### Exercise passage
IL-23 promotes TCR-mediated negative selection of thymocytes through the upregulation of IL-23 receptor and RORγt


Hao Li, Hui-Chen Hsu, Qi Wu, Ping Ar Yang, Jun Li, Bao Luo, Mohamed Oukka, Claude H. Steele III, Daniel J. Cua, William E. Grizzle & John D. Mountz


Transient thymic involution is frequently found during inflammation, yet the mode of action of inflammatory cytokines is not well defined. Here we report that interleukin-23 (IL-23) production by the thymic dendritic cells (DCs) promotes apoptosis of the CD4hiCD8hi double-positive (DP) thymocytes. A deficiency in IL-23 signalling interferes with negative selection in the male Db/H-Y T-cell receptor (TCR) transgenic mice. IL-23 plus TCR signalling results in significant upregulation of IL-23 receptor (IL-23R) expressed predominantly on CD4hiCD8hiCD3+αβTCR+ DP thymocytes, and leads to RORγt-dependent apoptosis. These results extend the action of IL-23 beyond its peripheral effects to a unique role in TCR-mediated negative selection including elimination of natural T regulatory cells in the thymus.

### Activity list
• A. Decide whether each statement agrees with the IL-23 abstract above. Answer yes or no, and quote the words that decide it.
(i) The IL-23 is produced by thymic dendritic cells.
(ii) IL-23 receptor is expressed predominantly on CD4 single-positive thymocytes.
(iii) How inflammatory cytokines act during thymic involution is well defined.
• B. Answer these questions from the IL-23 abstract:
(i) In which mice does a deficiency in IL-23 signalling interfere with negative selection?
(ii) What kind of apoptosis does IL-23 plus TCR signalling lead to?
(iii) Which cells in the thymus does the abstract say are eliminated as part of IL-23's role in negative selection?
• C. Reproduce, word for word, the stretch of the IL-23 abstract from "Transient thymic involution" through "in the thymus.".

### Record set
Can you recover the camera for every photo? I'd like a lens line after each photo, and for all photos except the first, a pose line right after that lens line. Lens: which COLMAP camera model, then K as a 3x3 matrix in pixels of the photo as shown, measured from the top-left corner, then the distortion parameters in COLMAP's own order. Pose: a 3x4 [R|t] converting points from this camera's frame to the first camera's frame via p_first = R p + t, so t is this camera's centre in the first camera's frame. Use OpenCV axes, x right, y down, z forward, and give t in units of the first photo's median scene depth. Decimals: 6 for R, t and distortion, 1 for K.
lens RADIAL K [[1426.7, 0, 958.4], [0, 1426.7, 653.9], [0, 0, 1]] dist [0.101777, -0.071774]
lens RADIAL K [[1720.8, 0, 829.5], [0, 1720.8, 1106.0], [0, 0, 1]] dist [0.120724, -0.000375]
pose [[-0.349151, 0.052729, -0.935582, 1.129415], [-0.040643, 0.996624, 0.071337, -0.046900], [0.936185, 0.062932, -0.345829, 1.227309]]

--

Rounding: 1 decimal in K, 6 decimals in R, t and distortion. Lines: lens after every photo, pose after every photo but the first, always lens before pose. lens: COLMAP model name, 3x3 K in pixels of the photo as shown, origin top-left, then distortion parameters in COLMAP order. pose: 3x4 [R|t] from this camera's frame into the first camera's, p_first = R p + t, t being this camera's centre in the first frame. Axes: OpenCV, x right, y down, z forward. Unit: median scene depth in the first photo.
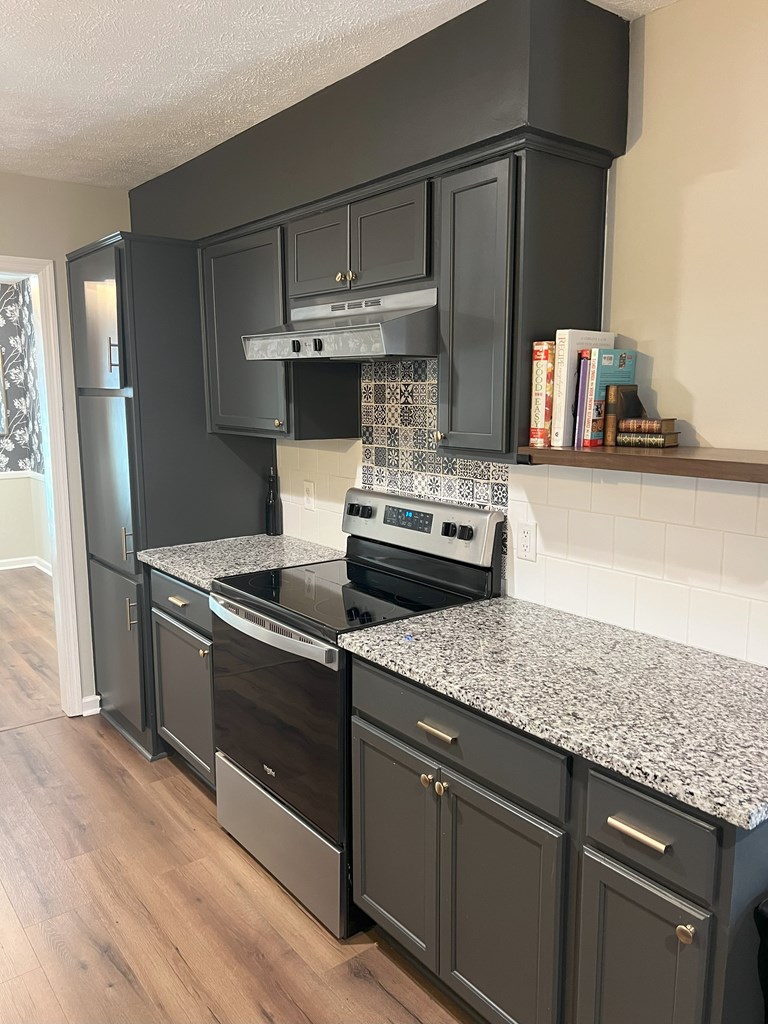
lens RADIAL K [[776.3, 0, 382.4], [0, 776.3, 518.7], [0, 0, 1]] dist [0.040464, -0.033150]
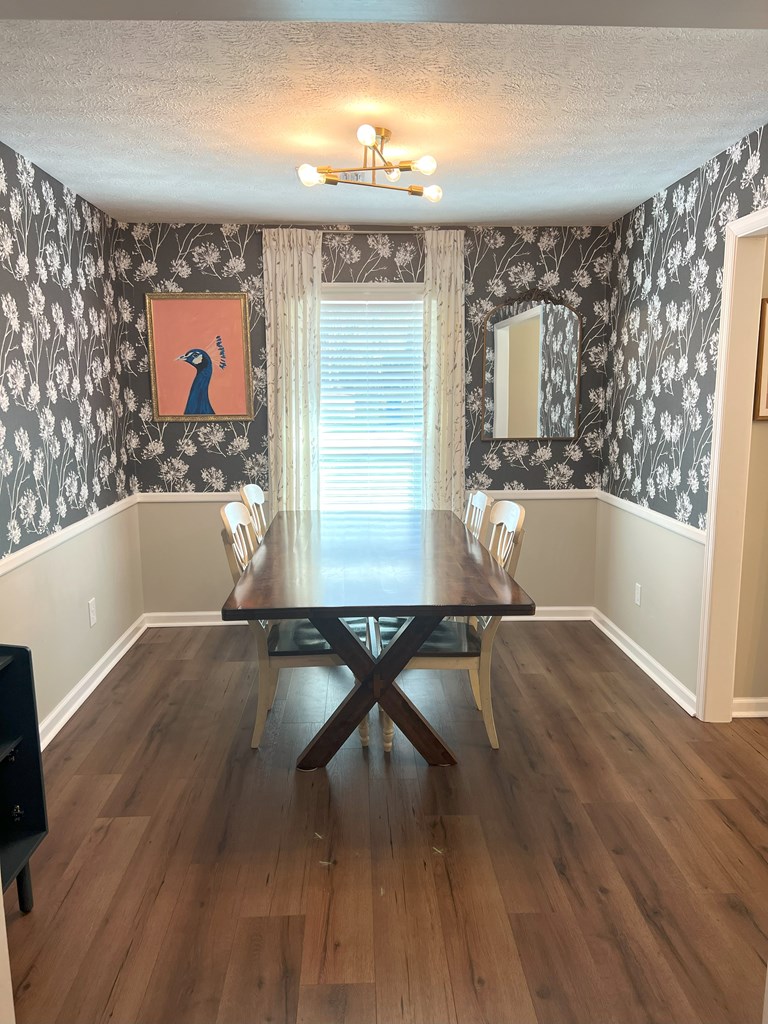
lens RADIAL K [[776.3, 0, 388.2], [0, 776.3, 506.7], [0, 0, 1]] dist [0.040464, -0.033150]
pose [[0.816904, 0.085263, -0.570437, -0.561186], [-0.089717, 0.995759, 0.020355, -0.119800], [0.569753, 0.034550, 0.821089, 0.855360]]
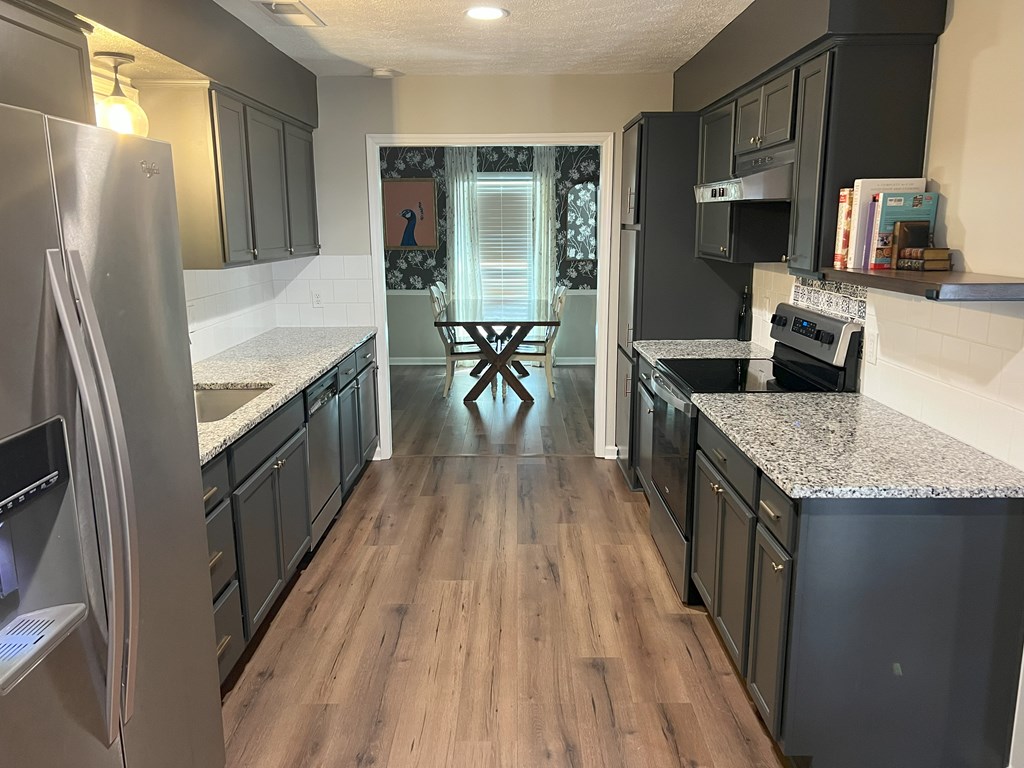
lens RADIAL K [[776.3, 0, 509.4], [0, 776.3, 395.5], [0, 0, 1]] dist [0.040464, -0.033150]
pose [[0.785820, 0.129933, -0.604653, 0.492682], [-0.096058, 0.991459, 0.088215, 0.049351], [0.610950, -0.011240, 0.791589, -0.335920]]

### Task-by-task answers
• A.
(i) Yes: "interleukin-23 (IL-23) production by the thymic dendritic cells (DCs) promotes apoptosis of the CD4hiCD8hi double-positive (DP) thymocytes"
(ii) No: "expressed predominantly on CD4hiCD8hiCD3+αβTCR+ DP thymocytes"
(iii) No: "the mode of action of inflammatory cytokines is not well defined"

• B.
(i) The male Db/H-Y T-cell receptor (TCR) transgenic mice.
(ii) RORγt-dependent apoptosis.
(iii) Natural T regulatory cells.

• C.
Transient thymic involution is frequently found during inflammation, yet the mode of action of inflammatory cytokines is not well defined. Here we report that interleukin-23 (IL-23) production by the thymic dendritic cells (DCs) promotes apoptosis of the CD4hiCD8hi double-positive (DP) thymocytes. A deficiency in IL-23 signalling interferes with negative selection in the male Db/H-Y T-cell receptor (TCR) transgenic mice. IL-23 plus TCR signalling results in significant upregulation of IL-23 receptor (IL-23R) expressed predominantly on CD4hiCD8hiCD3+αβTCR+ DP thymocytes, and leads to RORγt-dependent apoptosis. These results extend the action of IL-23 beyond its peripheral effects to a unique role in TCR-mediated negative selection including elimination of natural T regulatory cells in the thymus.